Все недоразумения, вроде вышеразобранного, возникающие вокруг не-словесного, вообще не-материального эстетического объекта, в конечном счете объясняются совершенно не правомерным стремлением найти чисто эмпирический, даже пространственно и временно — как вещь — локализованный эквивалент эстетическому объекту или даже стремлением сплошь познавательно эмпиризовать эстетический объект. В художественном творчестве имеются два эмпирически наличных момента: внешнее материальное произведение и психический процесс творчества и восприятия — ощущения, представления, эмоции и пр.; в первом случае мы имеем естественнонаучную, или математическую, или лингвистическую закономерность, во втором — чисто психологическую (ассоциативную связь и т. п.). За них цепляется исследователь, боясь в чем-либо выйти за их пределы, полагая обыкновенно, что далее лежат уже только метафизические или мистические сущности. Но эти попытки сплошной эмпиризации эстетического объекта всегда оказываются неудачными, и, как мы показали, методически они совершенно не правомерны: важно понять именно своеобразие эстетического объекта как такового и своеобразие чисто эстетической связи его моментов[558]

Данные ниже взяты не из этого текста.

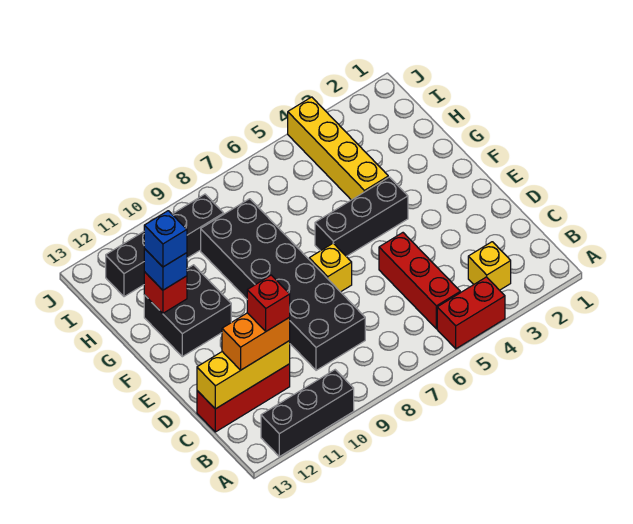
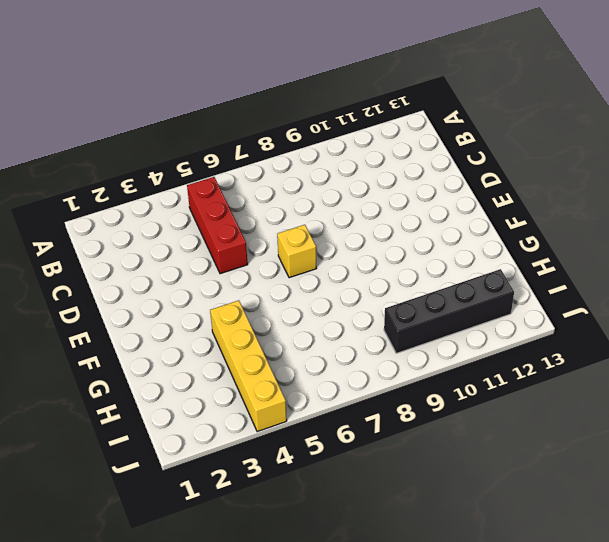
none -> red brick A4:A5 level 1
none -> black brick A10:A12 level 1
none -> yellow brick B3 level 1

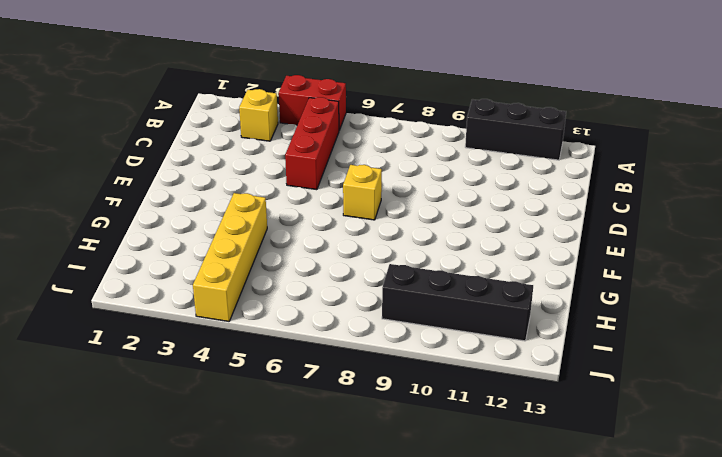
none -> black brick C8:H9 level 1
none -> red brick C11:C13 level 1
none -> black brick F4:F6 level 1

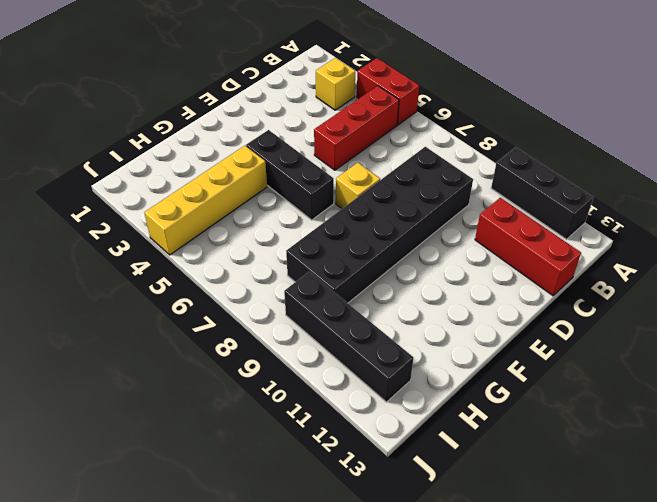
none -> black brick F11:G12 level 1
none -> yellow brick C11:C13 level 2
none -> red brick G12 level 2

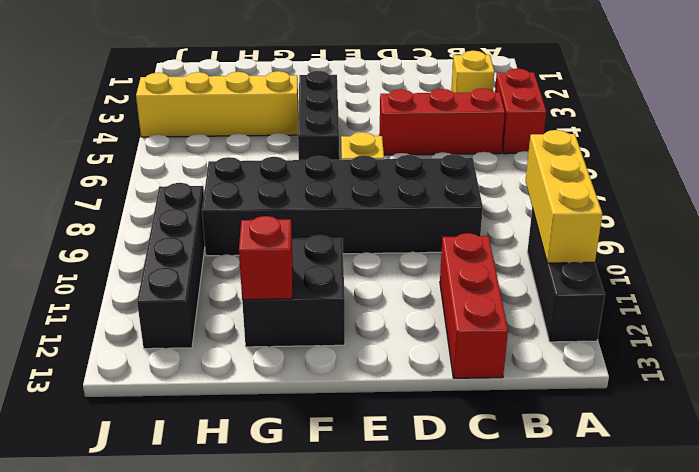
yellow brick A9:A11 level 2 -> yellow brick C11:C13 level 2
none -> orange brick C11:C12 level 3
none -> blue brick G12 level 3
none -> red brick C11 level 4

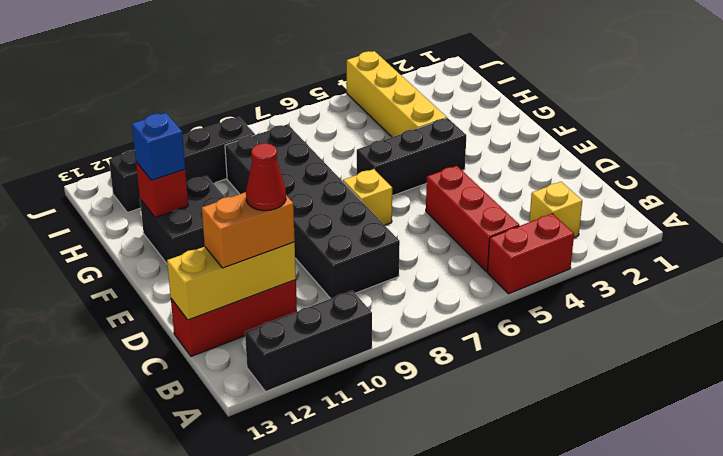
red cone C11 level 4 -> red brick C11 level 4
none -> blue brick G12 level 4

, т. е. его архитектоники; это не способна осуществить ни психологистическая, ни материальная эстетика[559].Нам совершенно нечего бояться того, что эстетический объект не может быть найден ни в психике, ни в материальном произведении; он не становится вследствие этого какою-то мистическою или метафизическою сущностью; в том же самом положении находится и многообразный мир поступка, бытие этического. Где находится государство? В психике, в физико-математическом пространстве, на бумаге конституционных актов? Где находится право? И тем не менее мы ответственно имеем дело и с государством, и с правом, более того — эти ценности осмысливают и упорядочивают как эмпирический материал, так и нашу психику, позволяя нам преодолеть ее голую психическую субъективность[560]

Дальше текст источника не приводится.